4
votes

I have to extract non-zero values of an __m128i register. For example I have a vector with eight unsigned shorts.

__m128i vector {40, 0, 22, 0, 0, 0, 0, 8}

I want to extract the 40, 22 and 8 with a minimal amount of SSE instructions. The non-zero values will then be stored in an array of non zero values.

{40, 22, 8, more values from different vectors ... }

Is it possible to shuffle them or is there a good intrinsic to extract and store?

2
Can we assume SSE 4 ? - Paul R
yes we can but I would prefer SSSE3. - martin s
Does the order of the non-zero values need to be preserved ? - Paul R
yes its important to keep the order of the non-zero values. - martin s

2 Answers

2
votes

If you look at this paper, the authors describe how to use _mm_cmpestrm instruction to do basically want you want. The core of their algorithm is this (which I've modified slightly to do what you want, instead of what they want):

__m128i res_v = _mm_cmpestrm(
    vector, 
    8, 
    mm_setzero_si128(),
    8,
    _SIDD_UWORD_OPS|_SIDD_CMP_EQUAL_ANY|_SIDD_BIT_MASK|_SIDD_NEGATIVE_POLARITY);
int r = _mm_extract_epi32(res_v, 0);

__m128i p = _mm_shuffle_epi8(vector, sh_mask[r]);

If you build the look-up table sh_mask as described in the paper, then p should have the non-zero elements (without any re-ordering) followed by the zero elements. The number of bits set in r will tell you the number of non-zero elements.

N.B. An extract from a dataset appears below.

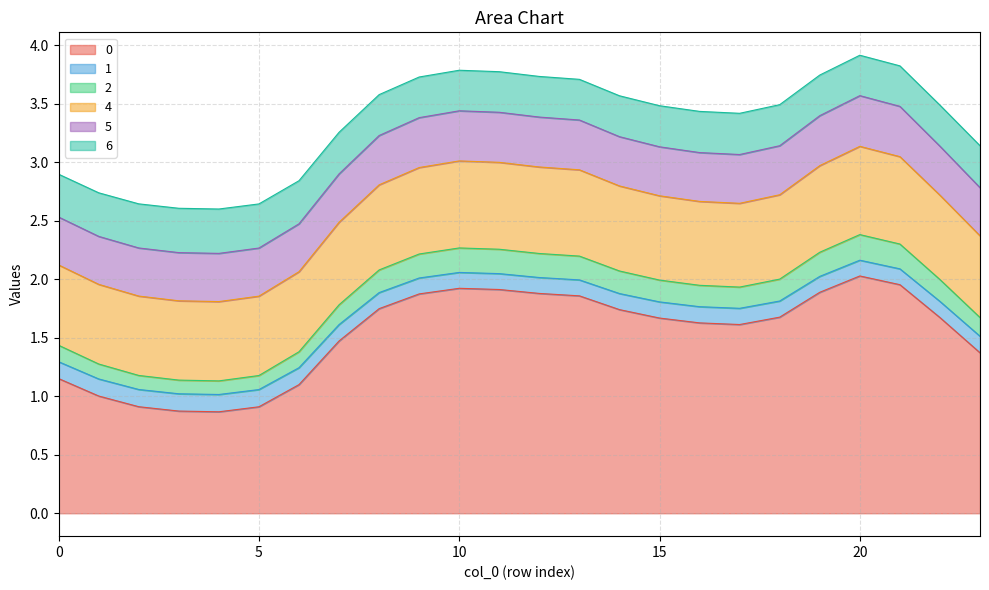

The value of 4 at 21 is 1.5. True or false?

False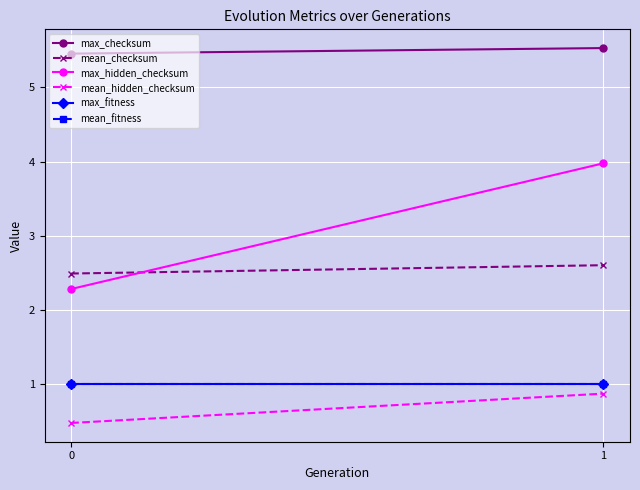

Which series has the widest spread of values?

max_hidden_checksum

_mm_cmpestrm is in SSE4, unfortunately.

2
votes

Based on anjruu's answer, here's an SSSE3 version that has not been tested in any way:

; xmm0 = input
pxor xmm1, xmm1
pcmpeqb xmm1, xmm0
pmovmskb eax, xmm1
shl eax, 4
pshufb xmm0, [table + eax]

The table is different of course, but not that hard to work out, just keep in mind that the index is "inverted" - eg index 0 corresponds to having no zeros and 0xFFFF corresponds to all zeros.